Can you talk at a high level about the problems of keyword search, or is that pa...

graycat · on May 17, 2020

Good questions.

For

> Before you can even do a keyword search, you obviously need an intent to do so. But that means keyword search is pretty useless when you don't know what you don't know.

Right: The way at times in the past I have put something like that is to say that, ballpark, to oversimplify some, keyword search requires the user to know what content they want, know that it exists, and have keywords/phrases that accurately characterize that content. For some searches, e.g., the famous movie line

"I don't have to show you no stinking badges",

https://www.youtube.com/watch?v=VqomZQMZQCQ

that is fine; otherwise it asks too much of the user.

For "encoding", my work does not use keywords or any natural language for anything.

My work does get some new data for each search for each user. But privacy is relatively good because for the results I use only what the user gives for that search; in particular, two users giving the same inputs at essentially the same time will get the same results. Thus, search results are independent of the user's IP address or browser agent string. Moreover, the site makes no use of cookies.
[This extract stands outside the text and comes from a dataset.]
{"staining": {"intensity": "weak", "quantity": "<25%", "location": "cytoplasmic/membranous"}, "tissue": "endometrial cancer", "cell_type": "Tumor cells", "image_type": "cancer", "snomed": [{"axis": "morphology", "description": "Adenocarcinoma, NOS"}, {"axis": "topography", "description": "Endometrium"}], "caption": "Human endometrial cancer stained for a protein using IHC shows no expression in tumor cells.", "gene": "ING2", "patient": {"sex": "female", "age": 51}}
The role of the advanced pure math is to say that the data I get and the processing I do with that data and what is in the database should yield good results for the 2/3rds. The role of my original applied math is to make the computations many times faster -- they would be too slow otherwise.

When keywords work well, and they work well enough to be revolutionary for the world, my work is, except for some small fraction of cases, not better. So, there is ballpark the 1/3rd where keywords work well. Then there is the ballpark, guesstimate, 2/3rds I'm going for.

My work is not as easy for the users as picking a great, very accurate, result from the top dozen presented by a keyword search engine, e.g., the movie line example, but is much easier to use than flipping through 50 pages of search results and is intended usually to give good results unreasonable to get from a keyword search, without "characterizing" keywords, that yields, say, millions of search results and would require a user to flip through dozens of pages of search results.

Ads are off on the right side and not embedded in the search results. The SEO (search engine optimization) people will have a tough time influencing the search results!

We will see how well users like it. If people like it, then it will be good to make progress on the huge, usually neglected, content of the 2/3rds.